According to Friedman, over the last several months, there has been a 25% increase in the number of issues created on GitHub. The average amount of time it takes for a code pull request to get reviewed has declined by four hours, and on the whole, developers are spending about an hour more per day on GitHub.
"Basically, the trend is we see more collaboration than ever before," Friedman said. "And that's kind of amazing to see that, in the age of social distancing, people are turning to social coding."
GitHub Launches Discussions and Codespaces Editing
Among the new services GitHub announced at the Satellite conference is the GitHub Discussions feature.
While conversations have always been possible in the comments of issues inside of code repositories, the Discussions feature provides a specific, purpose-built place just for community discussion.
"GitHub Discussions is more than just a space for conversations on GitHub; it's a configurable home for your entire community," explained Becca Zandstein, senior product manager at GitHub.
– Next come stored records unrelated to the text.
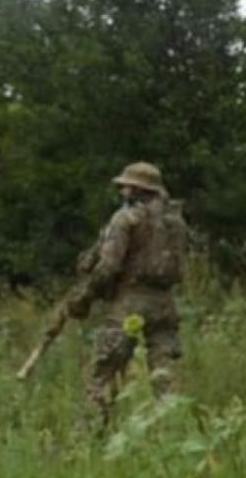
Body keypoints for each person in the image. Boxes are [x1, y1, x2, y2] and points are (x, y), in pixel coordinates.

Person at [69, 161, 188, 428]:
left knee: (103, 376)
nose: (121, 191)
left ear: (136, 189)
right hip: (165, 307)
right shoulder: (176, 222)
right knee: (165, 380)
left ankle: (88, 438)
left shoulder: (125, 219)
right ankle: (174, 433)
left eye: (125, 187)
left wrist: (85, 297)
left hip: (128, 305)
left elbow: (108, 267)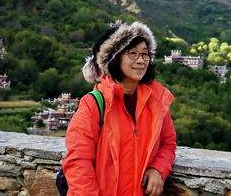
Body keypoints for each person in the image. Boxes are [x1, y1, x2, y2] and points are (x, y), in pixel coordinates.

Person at [62, 21, 177, 196]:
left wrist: (158, 168)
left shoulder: (156, 101)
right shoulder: (94, 104)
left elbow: (167, 143)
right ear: (113, 59)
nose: (141, 60)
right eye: (132, 53)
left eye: (145, 54)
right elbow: (78, 161)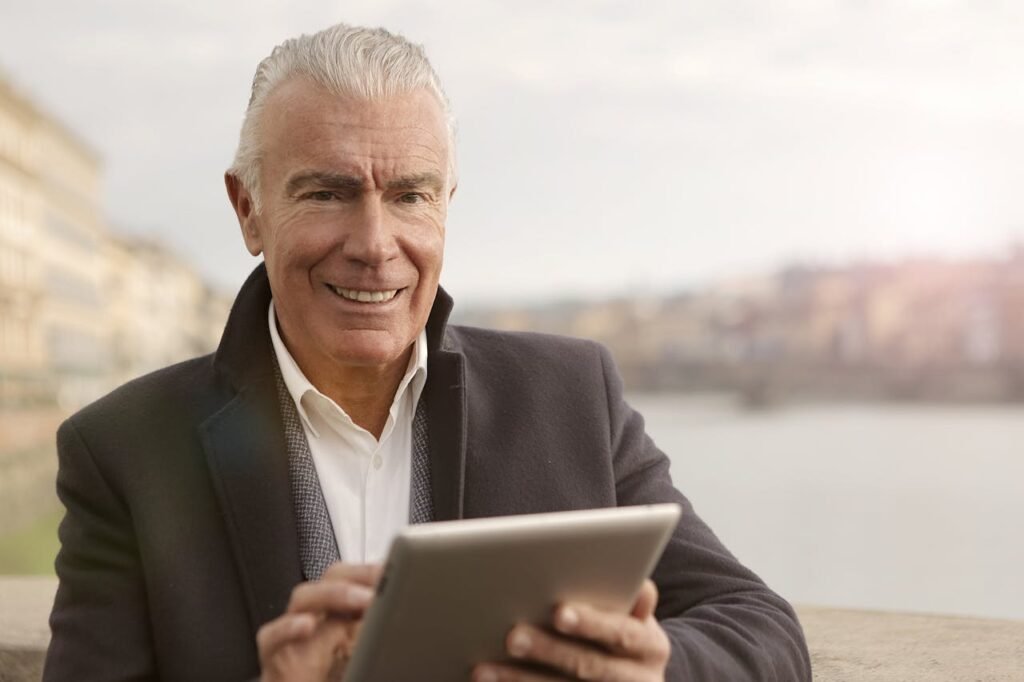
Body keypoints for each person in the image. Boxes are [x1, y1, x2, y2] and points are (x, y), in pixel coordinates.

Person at [43, 23, 812, 682]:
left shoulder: (574, 394)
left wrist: (655, 666)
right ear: (249, 210)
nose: (376, 246)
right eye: (327, 193)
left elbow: (762, 630)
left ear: (446, 205)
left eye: (409, 195)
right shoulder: (121, 453)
Another new feature announced at the virtual conference is Codespaces, which provides an integrated development environment (IDE) directly into a GitHub code repository. Codespaces is powered by Microsoft's Visual Studio Code (VS Code) source code editor, according to Friedman.
"Codespaces gives you all the full power of VS Code running in your browser with a containerized cloud-based development environment that's fully integrated with GitHub, all ready to go," he said.
Security Gets Baked into Code Repositories
Microsoft's GitHub has taken a number of steps in recent years to help developers identify security risks, such as using known vulnerable software libraries. Now GitHub is expanding its security efforts further with its new CodeQL code scanning feature.
CodeQL is based on technology that GitHub gained via its acquisition of code security vendor Semmle in September 2019.
"GitHub code scanning will proactively scan your code and identify vulnerabilities directly in your code review workflow," Friedman said. "It does this with the power of CodeQL, which is the world's most advanced semantic analysis engine, together with CodeQL queries that have been written and shared by the entire security researcher and an open-source community."